**Task goal:** Reading the listing that follows, count the lines where "support" appears, and answer with only that count.

**Records for the task:**
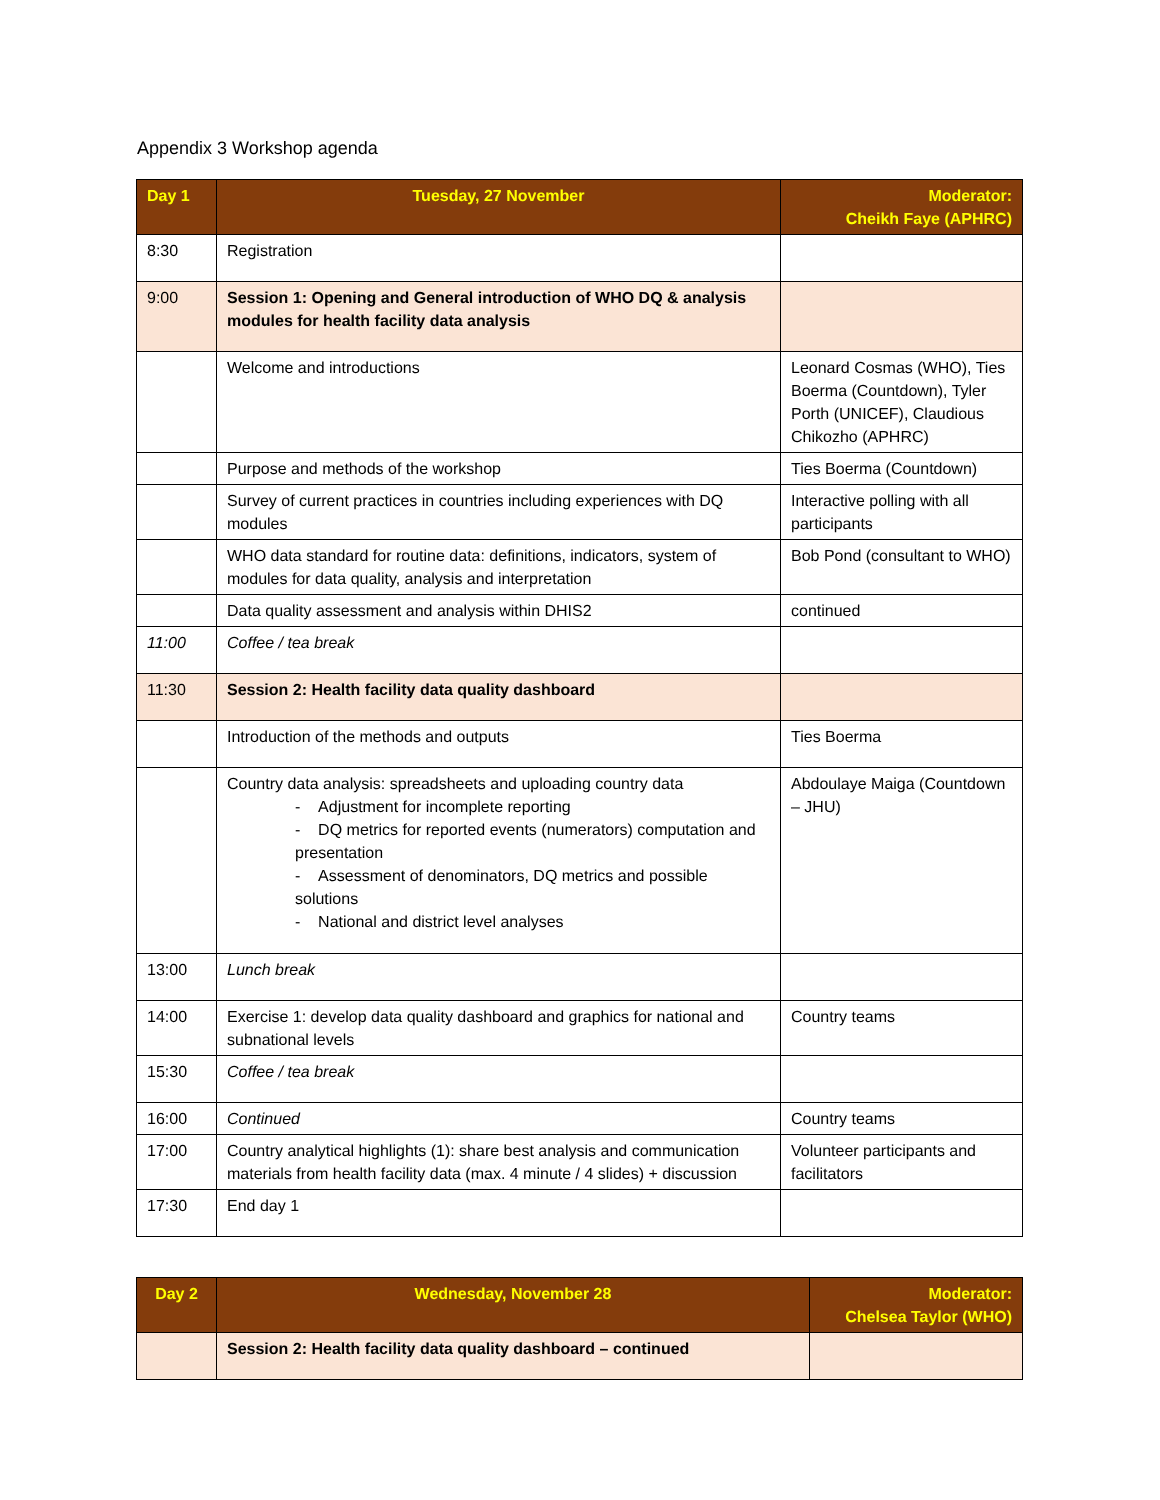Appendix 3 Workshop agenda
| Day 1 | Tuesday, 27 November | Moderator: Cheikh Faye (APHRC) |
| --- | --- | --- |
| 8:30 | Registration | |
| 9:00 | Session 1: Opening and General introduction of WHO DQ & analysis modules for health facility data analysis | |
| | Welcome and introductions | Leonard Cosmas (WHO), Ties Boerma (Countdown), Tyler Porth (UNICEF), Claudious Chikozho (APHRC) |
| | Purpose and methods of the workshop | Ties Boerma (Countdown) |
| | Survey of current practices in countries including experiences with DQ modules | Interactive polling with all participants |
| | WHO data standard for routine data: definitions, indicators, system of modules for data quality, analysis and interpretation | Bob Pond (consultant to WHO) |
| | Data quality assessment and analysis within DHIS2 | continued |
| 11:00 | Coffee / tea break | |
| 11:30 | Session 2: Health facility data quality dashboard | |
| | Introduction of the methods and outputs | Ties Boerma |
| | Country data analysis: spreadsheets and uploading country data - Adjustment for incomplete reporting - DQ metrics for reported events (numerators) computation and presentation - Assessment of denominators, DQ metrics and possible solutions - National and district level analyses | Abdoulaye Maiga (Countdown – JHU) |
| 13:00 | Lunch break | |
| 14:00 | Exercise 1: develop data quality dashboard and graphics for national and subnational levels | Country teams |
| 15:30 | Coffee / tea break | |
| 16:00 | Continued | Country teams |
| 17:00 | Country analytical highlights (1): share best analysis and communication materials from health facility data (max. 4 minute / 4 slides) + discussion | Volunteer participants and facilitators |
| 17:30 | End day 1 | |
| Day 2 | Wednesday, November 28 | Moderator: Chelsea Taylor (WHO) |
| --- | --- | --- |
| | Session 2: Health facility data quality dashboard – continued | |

* * *

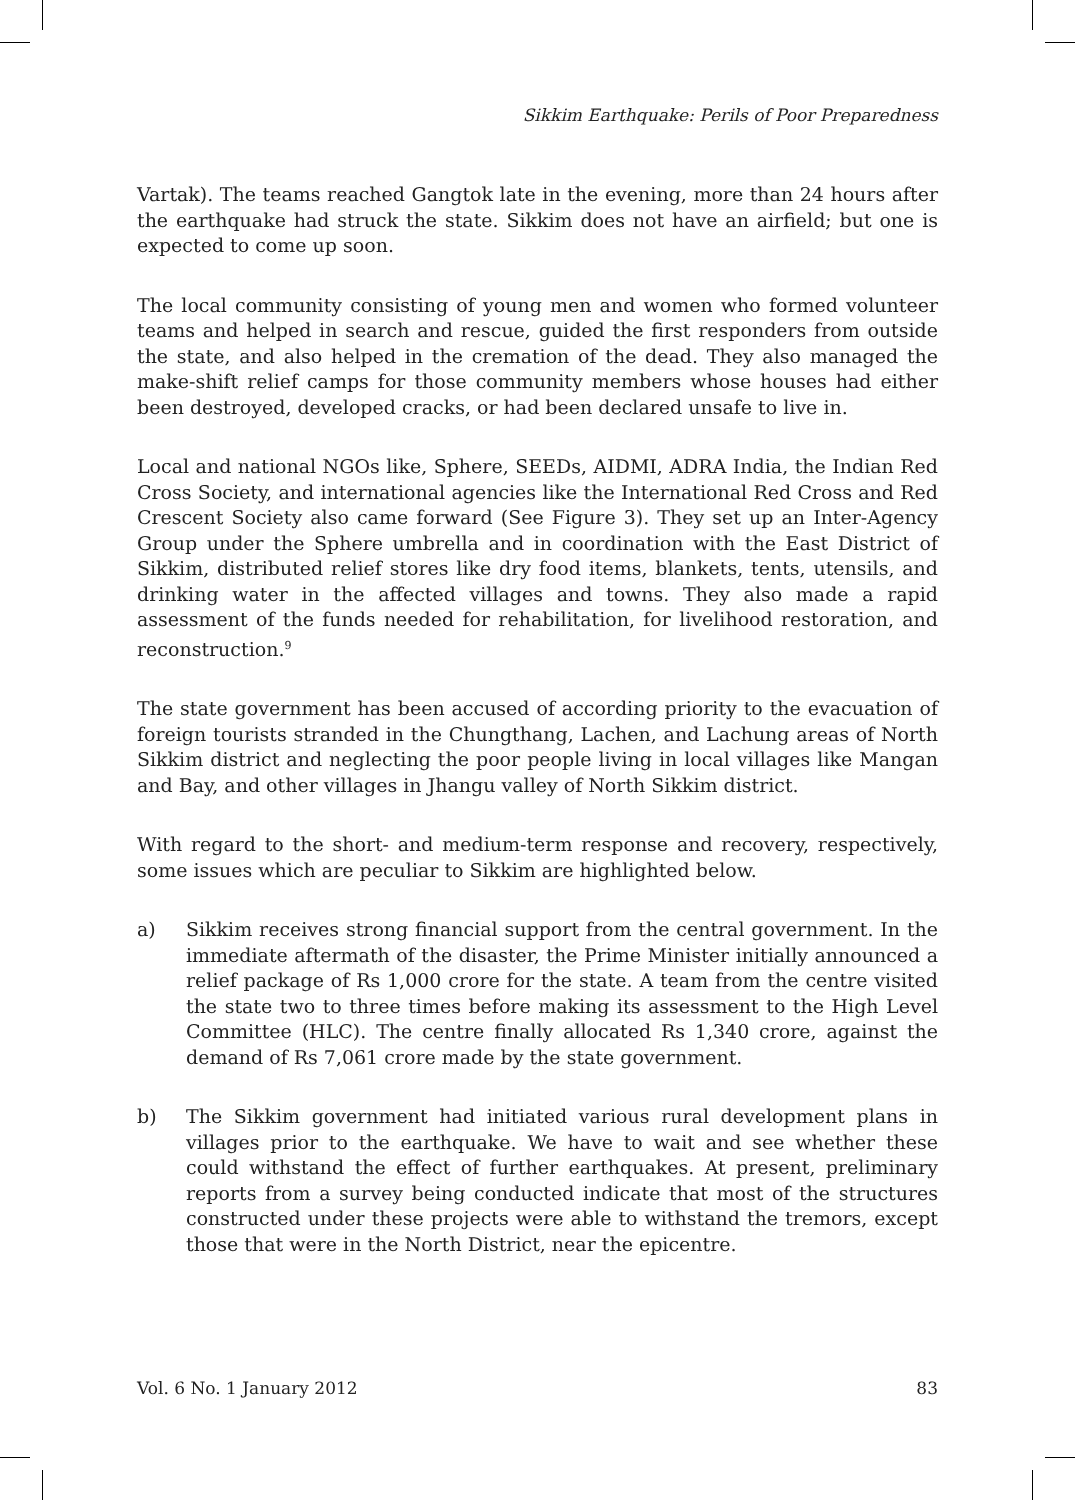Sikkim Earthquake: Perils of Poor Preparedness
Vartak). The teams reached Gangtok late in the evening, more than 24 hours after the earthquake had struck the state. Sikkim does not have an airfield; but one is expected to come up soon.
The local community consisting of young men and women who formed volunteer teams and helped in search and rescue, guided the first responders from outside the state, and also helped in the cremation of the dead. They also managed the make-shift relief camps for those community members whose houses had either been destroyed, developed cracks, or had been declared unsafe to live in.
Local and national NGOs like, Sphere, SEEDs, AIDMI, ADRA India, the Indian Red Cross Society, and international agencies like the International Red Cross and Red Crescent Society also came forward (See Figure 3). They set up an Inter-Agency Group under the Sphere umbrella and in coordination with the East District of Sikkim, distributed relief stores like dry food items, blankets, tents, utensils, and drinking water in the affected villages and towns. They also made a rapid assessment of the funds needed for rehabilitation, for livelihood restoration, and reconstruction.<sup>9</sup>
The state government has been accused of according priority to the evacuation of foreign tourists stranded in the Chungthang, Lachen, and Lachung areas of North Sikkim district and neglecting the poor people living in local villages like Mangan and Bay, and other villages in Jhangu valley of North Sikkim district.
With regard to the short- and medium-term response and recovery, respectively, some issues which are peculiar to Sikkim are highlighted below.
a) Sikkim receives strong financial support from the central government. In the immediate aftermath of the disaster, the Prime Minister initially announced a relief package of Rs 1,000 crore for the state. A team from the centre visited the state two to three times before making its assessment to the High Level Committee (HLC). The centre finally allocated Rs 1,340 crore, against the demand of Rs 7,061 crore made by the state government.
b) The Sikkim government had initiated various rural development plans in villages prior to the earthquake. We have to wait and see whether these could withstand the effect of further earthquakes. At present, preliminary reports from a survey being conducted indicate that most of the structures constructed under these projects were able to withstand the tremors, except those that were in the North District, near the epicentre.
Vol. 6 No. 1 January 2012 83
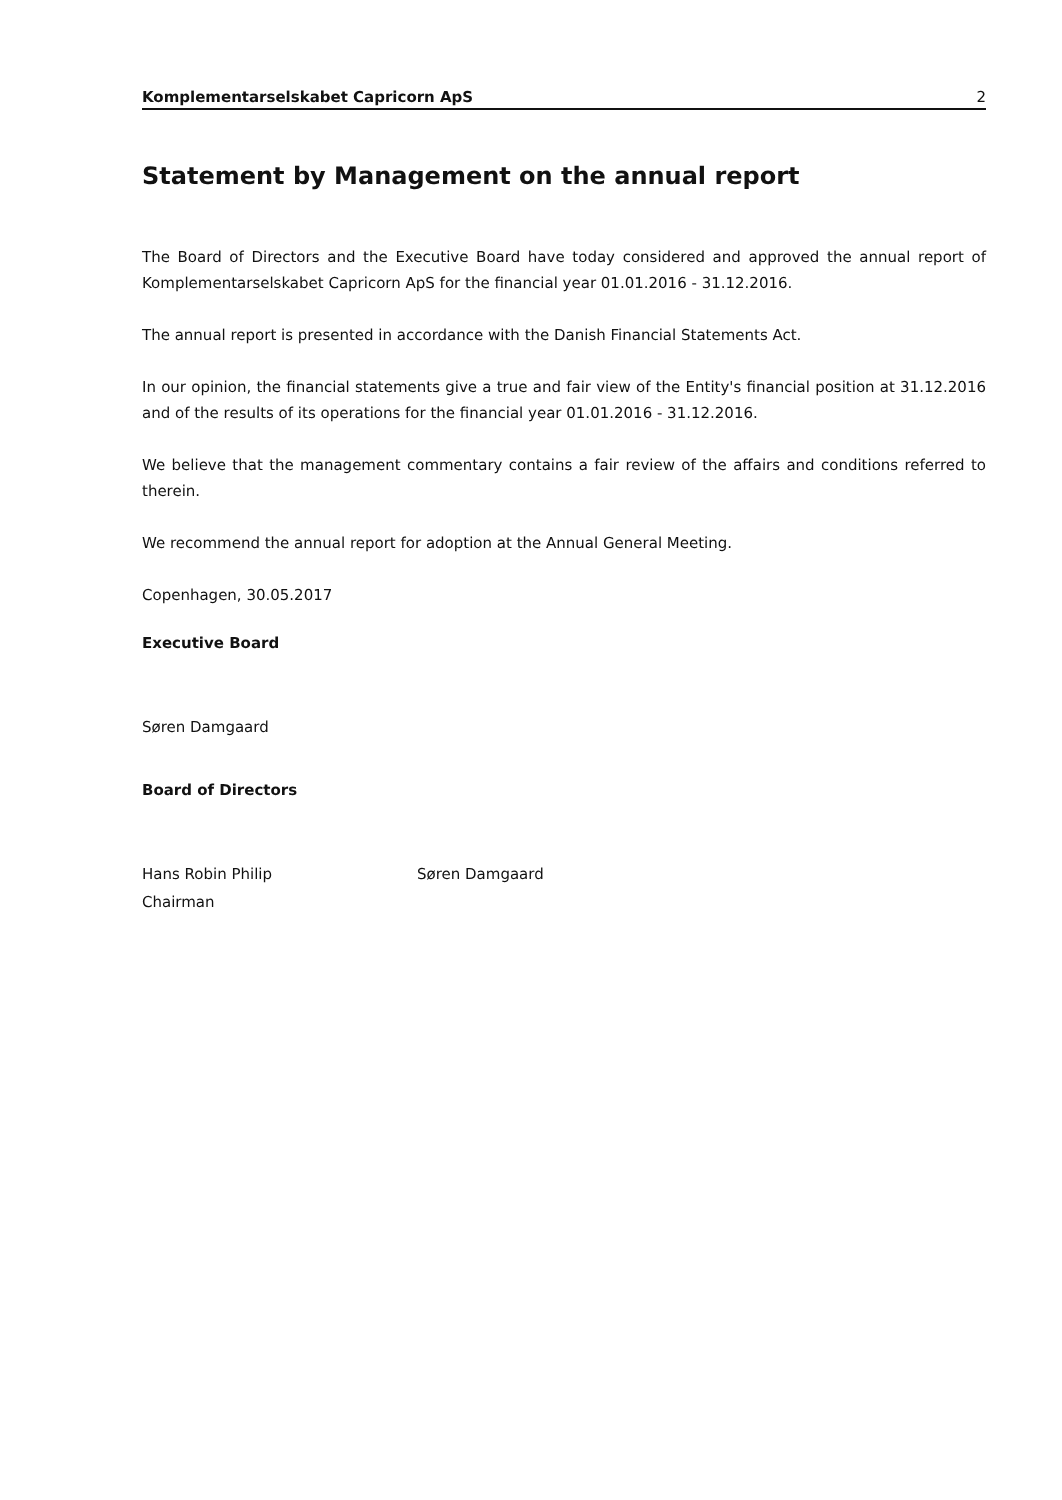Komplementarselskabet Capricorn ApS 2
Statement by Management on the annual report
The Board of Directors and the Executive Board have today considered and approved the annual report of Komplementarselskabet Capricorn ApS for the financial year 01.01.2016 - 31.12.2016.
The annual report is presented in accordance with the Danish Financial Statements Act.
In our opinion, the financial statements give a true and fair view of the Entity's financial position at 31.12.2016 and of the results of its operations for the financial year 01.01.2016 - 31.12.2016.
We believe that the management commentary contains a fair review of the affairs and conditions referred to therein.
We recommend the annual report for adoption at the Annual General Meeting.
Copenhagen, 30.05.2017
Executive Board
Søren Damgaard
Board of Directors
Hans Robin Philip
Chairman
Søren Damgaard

--

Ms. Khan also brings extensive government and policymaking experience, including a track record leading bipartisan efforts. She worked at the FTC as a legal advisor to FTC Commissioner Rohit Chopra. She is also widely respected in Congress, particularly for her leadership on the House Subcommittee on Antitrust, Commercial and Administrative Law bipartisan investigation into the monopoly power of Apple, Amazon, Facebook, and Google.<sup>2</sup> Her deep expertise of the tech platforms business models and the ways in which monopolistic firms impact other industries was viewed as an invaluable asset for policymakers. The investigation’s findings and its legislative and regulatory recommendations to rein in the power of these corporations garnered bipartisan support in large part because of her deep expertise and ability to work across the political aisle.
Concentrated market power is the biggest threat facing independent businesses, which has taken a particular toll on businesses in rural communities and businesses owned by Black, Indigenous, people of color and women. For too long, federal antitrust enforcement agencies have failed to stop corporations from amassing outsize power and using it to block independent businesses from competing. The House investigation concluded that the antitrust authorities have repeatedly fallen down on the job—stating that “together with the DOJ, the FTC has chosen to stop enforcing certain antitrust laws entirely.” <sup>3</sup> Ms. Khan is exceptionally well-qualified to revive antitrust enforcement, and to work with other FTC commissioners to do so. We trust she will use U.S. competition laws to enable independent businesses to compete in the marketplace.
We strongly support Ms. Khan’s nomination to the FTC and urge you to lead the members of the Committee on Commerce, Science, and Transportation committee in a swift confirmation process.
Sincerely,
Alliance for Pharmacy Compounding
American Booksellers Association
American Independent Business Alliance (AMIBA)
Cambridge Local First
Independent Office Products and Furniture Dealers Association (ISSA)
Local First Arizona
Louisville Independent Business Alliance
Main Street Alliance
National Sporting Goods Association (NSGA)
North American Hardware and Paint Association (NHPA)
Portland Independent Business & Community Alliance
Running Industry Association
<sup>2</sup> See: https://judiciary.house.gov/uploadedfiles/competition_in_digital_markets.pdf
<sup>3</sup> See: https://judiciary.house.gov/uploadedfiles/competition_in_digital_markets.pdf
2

**Response to this task:** 3